> _EXCERPTED PASSAGE_
What is CDARS?

CDARS is an acronym for Certificate of Deposit Account Registry Service®. With CDARS, an individual, non-profit organization, municipality, or business can work with their primary financial institution to invest in Certificates of Deposit (CDs) held by a network of qualified Federal Deposit Insurance Corporation (FDIC)-insured banking institutions to have full FDIC coverage on balances that are larger than the standard coverage limit.

FDIC is part of the Banking Act of 1933, which was signed into law after The Great Depression. The standard FDIC deposit insurance coverage limit is $250,000 per depositor, per FDIC-insured bank, per ownership category. FDIC deposit insurance covers certain deposit products such as checking and savings accounts, money market deposit accounts, and certificates of deposit (CDs). FDIC ownership categories include single accounts, certain retirement accounts, employee benefit accounts, joint accounts, trust accounts, business accounts, and government accounts.

Under the standard FDIC deposit insurance coverage limit and before CDARS came about, an individual or business depositor could be faced with monitoring rates and maintaining relationships and accounts with multiple financial institutions to remain within the coverage limits. CDARS deposit placement service streamlines the process for depositors.

How does CDARS work?

With CDARS, large depositors can maintain FDIC insured multi-million-dollar CD balances through a single financial institution. Deposits that exceed the FDIC coverage amount are distributed through the CDARS network to other qualified, participating institutions to allow for full FDIC coverage of the balance. CDARS network financial institutions set the CD rates that they offer, which are usually competitively priced for their market. During the setup process, you will have to provide a list of financial institutions where you currently have accounts.

Your primary financial institution acts as custodian for your CDARS deposits. Funds deposited for placement in a CDARS CD are divided into amounts below the FDIC coverage maximum and placed in CDs at other CDARS network institutions. Working directly with your primary FDIC-insured financial institution, you can get FDIC coverage for your funds through many other institutions.

When your financial institution sends money out to CDARS network institutions, other CDARS network institutions send the same amount of money to your bank as a network participant. CDARS network members reciprocate deposits on a dollar-for-dollar basis, ensuring that the same amount of funds placed through the network are returned to your financial institution and your bank can continue to locally support the growth of your community.

What are the benefits of CDARS?

CDARS offer depositors a streamlined approach to holding FDIC-insured CD balances at multiple financial institutions.

(Saved entries)
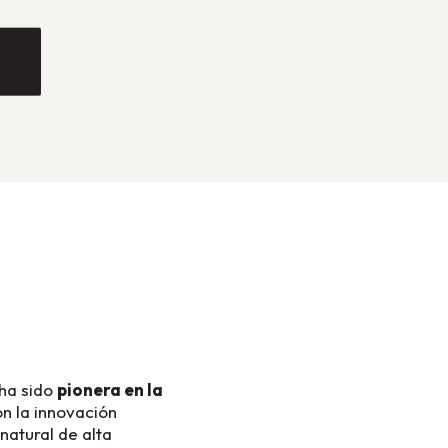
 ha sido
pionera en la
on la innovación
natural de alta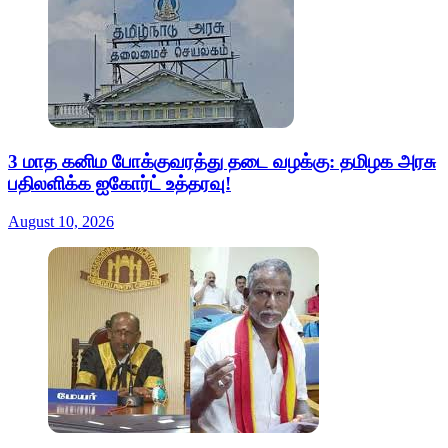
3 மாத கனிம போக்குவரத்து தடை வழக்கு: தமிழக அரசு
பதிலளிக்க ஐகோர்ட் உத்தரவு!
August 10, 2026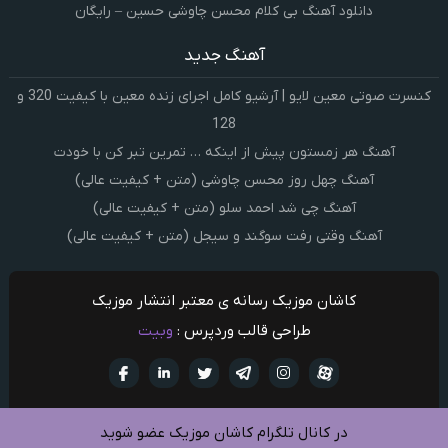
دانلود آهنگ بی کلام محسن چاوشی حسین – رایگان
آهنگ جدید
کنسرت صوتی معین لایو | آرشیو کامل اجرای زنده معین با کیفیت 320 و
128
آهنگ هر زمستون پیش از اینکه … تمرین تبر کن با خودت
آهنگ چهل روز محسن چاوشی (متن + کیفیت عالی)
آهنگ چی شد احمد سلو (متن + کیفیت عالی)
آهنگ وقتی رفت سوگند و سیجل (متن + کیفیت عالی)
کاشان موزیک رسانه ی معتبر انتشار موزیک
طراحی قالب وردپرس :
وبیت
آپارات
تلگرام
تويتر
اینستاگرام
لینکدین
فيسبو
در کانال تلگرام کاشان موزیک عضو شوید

> _TASK REQUIREMENTS_
a) According to the CDARS explainer, what is the standard FDIC deposit insurance coverage limit?
b) Please reproduce the part of the CDARS explainer between "When your financial" and "of your community.", inclusive.
The lines above aren't needed for this work.

> _OUTPUTS FOR THE TASKS_
a) $250,000 per depositor, per FDIC-insured bank, per ownership category.

b)
When your financial institution sends money out to CDARS network institutions, other CDARS network institutions send the same amount of money to your bank as a network participant. CDARS network members reciprocate deposits on a dollar-for-dollar basis, ensuring that the same amount of funds placed through the network are returned to your financial institution and your bank can continue to locally support the growth of your community.